Journal

Saturday, August 17, 2013

ATTENTION: OCTOBER 15th ALERT. NB DON'T SAY I DIDN'T WARN YOU.

Right. This is the plan.

If you are going to be in London on Tuesday, October the 15th 2013, you should buy tickets to come and see me read the whole of FORTUNATELY, THE MILK... on stage at the Central Hall, Westminster.

The event is being presented by Time Out Live and Foyles.

Things that will definitely be happening that night:

1) I will read all of Fortunately, The Milk... live on stage. This will take around an hour.

2) Chris Riddell will be drawing stuff live as well, on the stage for everyone to see.

Here is a picture that Chris Riddell did of either the dad in Fortunately, The Milk, or of me. I do not dare ask him which it is.



3) The tickets will cost £10, £8, and (these ones come with a special limited edition of the book) £20.

Things that will most probably be happening but I really need to start sending out emails and making phone calls to make them happen:

1) There will be mysterious guest stars. Some of them may get to read lines from the book...

2) There will be mysterious guest stars. Some of them might make some music to accompany things.
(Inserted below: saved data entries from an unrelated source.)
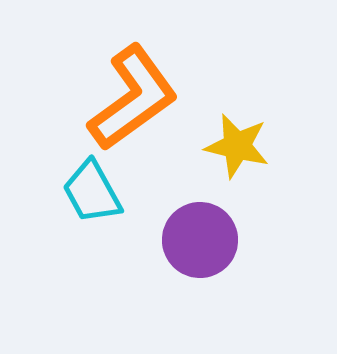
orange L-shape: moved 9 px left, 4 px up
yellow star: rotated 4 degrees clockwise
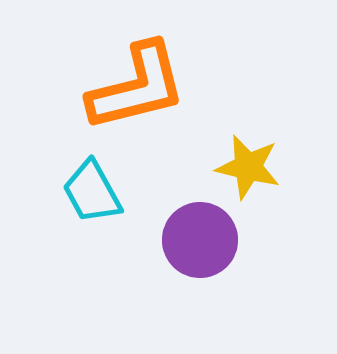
orange L-shape: moved 4 px right, 11 px up; rotated 22 degrees clockwise
yellow star: moved 11 px right, 21 px down
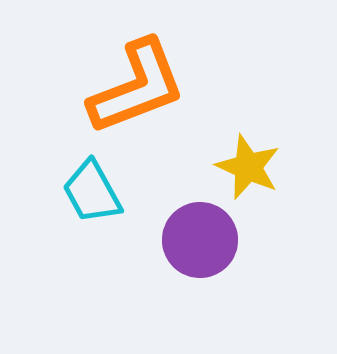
orange L-shape: rotated 7 degrees counterclockwise
yellow star: rotated 10 degrees clockwise
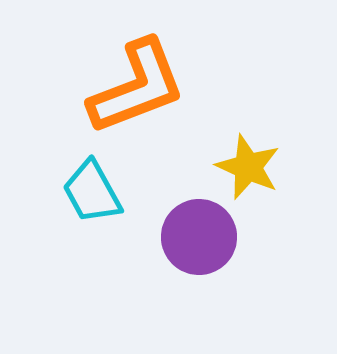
purple circle: moved 1 px left, 3 px up
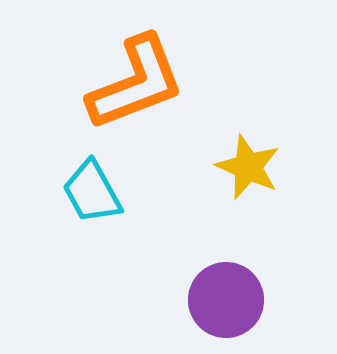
orange L-shape: moved 1 px left, 4 px up
purple circle: moved 27 px right, 63 px down
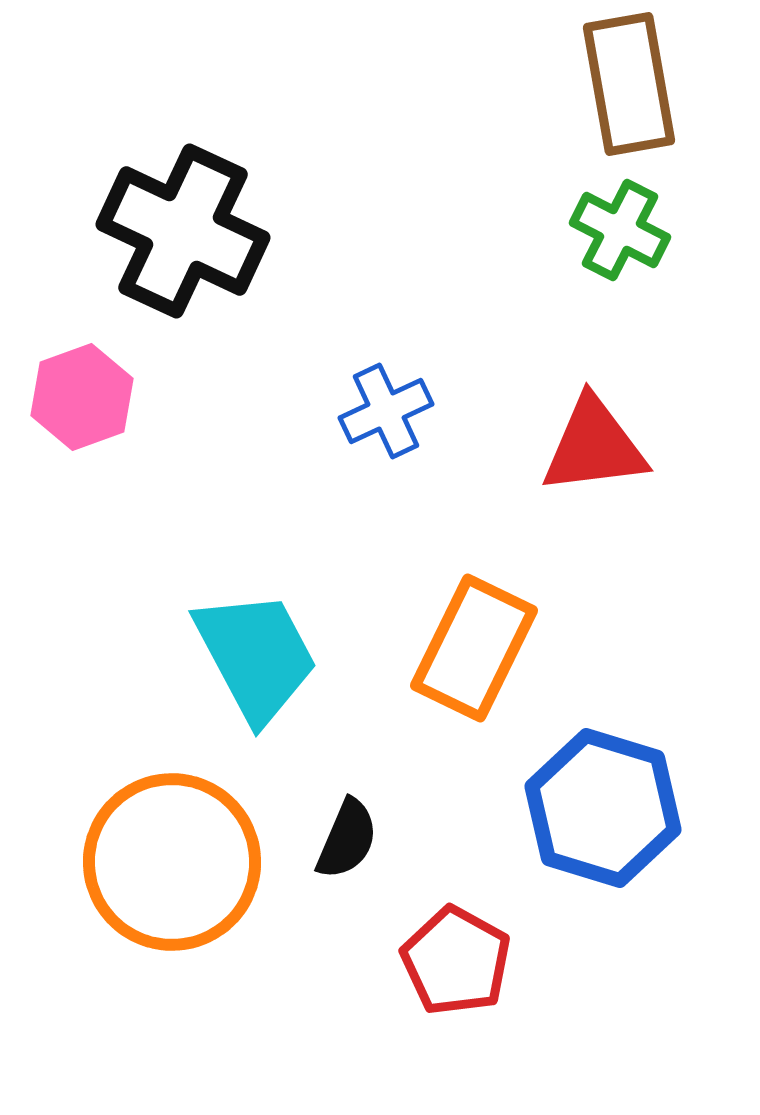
Things that have been announced as happening that might actually happen, you never know:

1) I will "reveal all" about the creation of Fortunately, The Milk...

There won't be a signing after the event. A lot of the books available for sale at the event will most probably have been signed by me that afternoon, however.
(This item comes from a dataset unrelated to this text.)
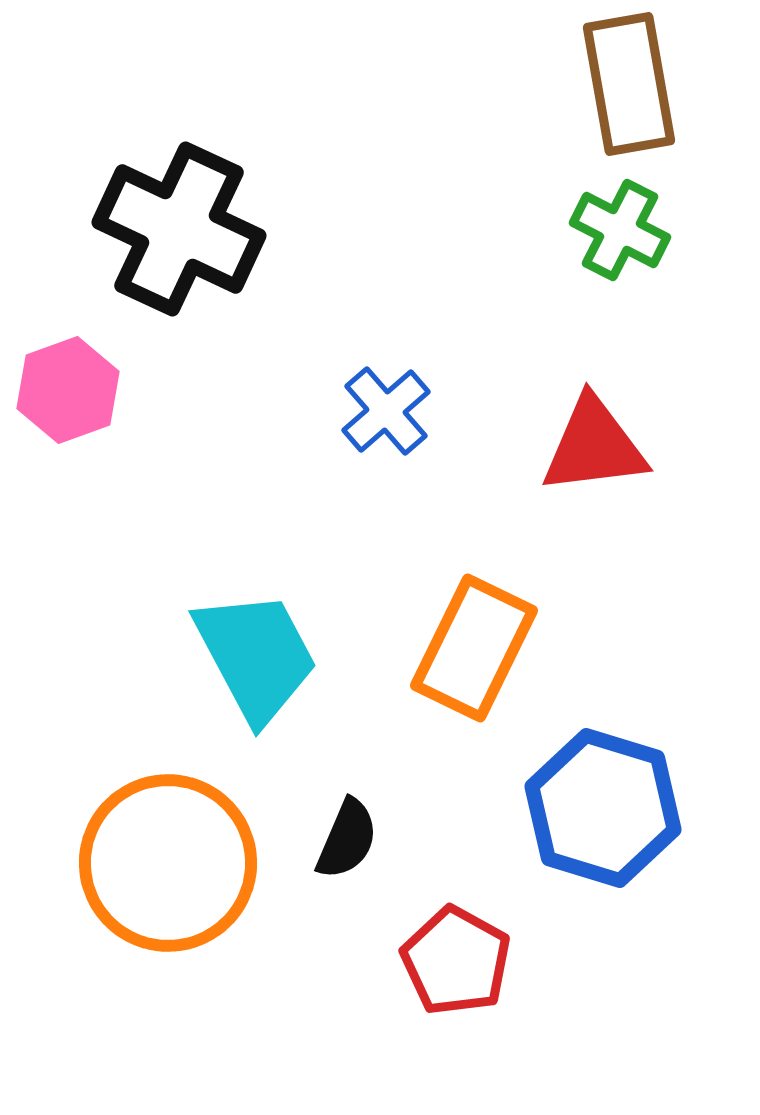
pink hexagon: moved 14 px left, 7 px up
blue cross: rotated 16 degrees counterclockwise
There won't be a second performance. We're talking about taping or webstreaming this but no decisions have yet been made, so if you want to be there, you should do your best to be there.
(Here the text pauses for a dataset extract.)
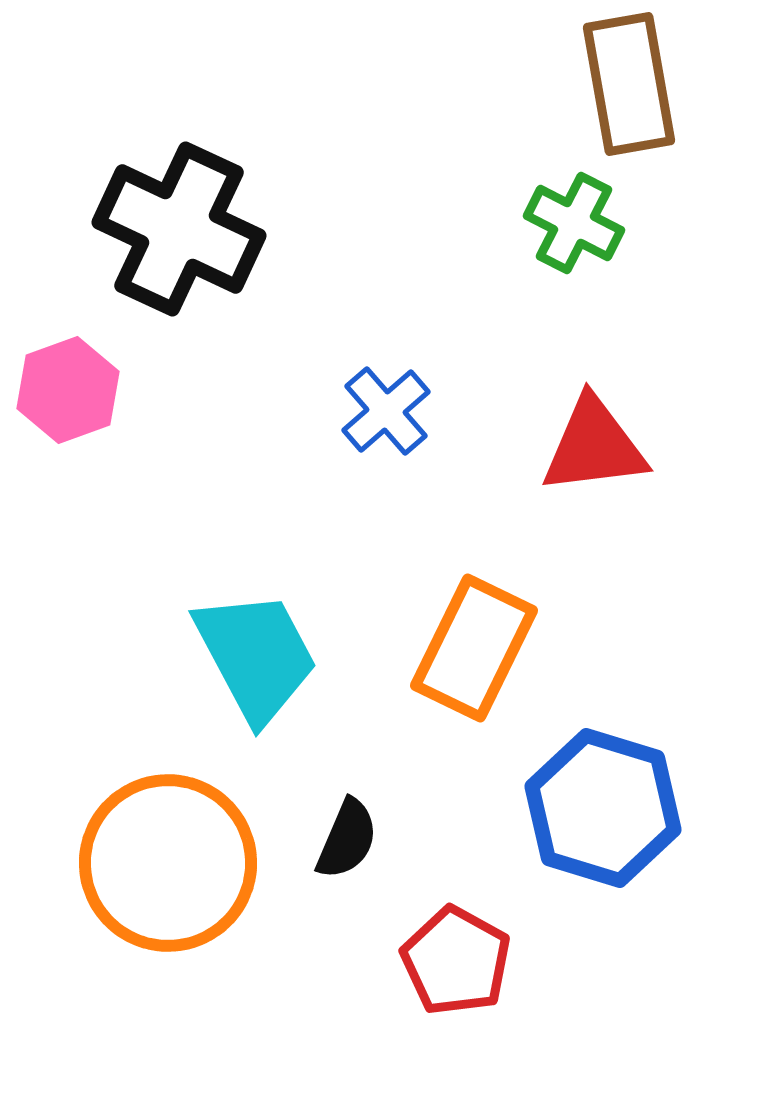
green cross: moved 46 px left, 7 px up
Things that will definitely not be happening on stage that night:

1) Ice skating and ladies who dance through hoops of fire.

2) Real live dinosaurs attacking.

3) Human sacrifice.

This is how you get tickets:

http://www.timeout.com/london/things-to-do/neil-gaiman-and-special-guests-fortunately-the-milk

And go to the bottom of the page, and click on buy tickets. Tickets are already selling fast, so you may want to strike like a cobra. Or at least, click on the link.

FAQs

Here are some possible questions about this event you might frequently ask, with useful and informative answers by me:

WILL THIS BE FUN?

Yes it will. Please come.

I MEAN, IT SOUNDS PRETTY BORING, YOU JUST READING A STORY. ALSO IT'S TUESDAY EVENING. I HAVE MACRAME ON TUESDAY EVENING.

You really don't have to come. I don't mind. Although it won't be boring. It will be fun. (See previous answer for details.)

WILL THERE BE REAL LIVE DINOSAURS AND ALIENS AND WUMPIRES AND PONIES LIVE ON THE STAGE, AND HUMAN SACRIFICE, ICE SKATING AND LADIES WHO DANCE THROUGH HOOPS OF FIRE?

There will not. I thought I covered this already. Come anyway. Fun, remember?

SHOULD I BRING MY CHILDREN?

I would, if I were you. After all, if you tell them that you went to see the only performance of Fortunately The Milk without them they may grow to resent you and eventually plot against you and bring you down at your moment of triumph.

I WANT TO COME BUT I LIVE IN BRAZIL.

Brazil is a lovely place. On October the 15th you must drown your sorrows in cachaça-based alcoholic drinks, and go to the beach, and think about what you are missing.

WHAT IF I DO NOT LIVE IN BRAZIL?

Why don't you live in Brazil? The weather is wonderful, the people are delightful. One day we shall all move to Brazil, drink cachaça-based alcoholic drinks and sit on the beach, where we shall talk about art.

ARE YOU SURE ABOUT THIS? THE WHOLE MOVING TO BRAZIL THING?

No. I just ran out of useful questions and answers about the October the 15th FORTUNATELY, THE MILK night. Here, have a caipirinha.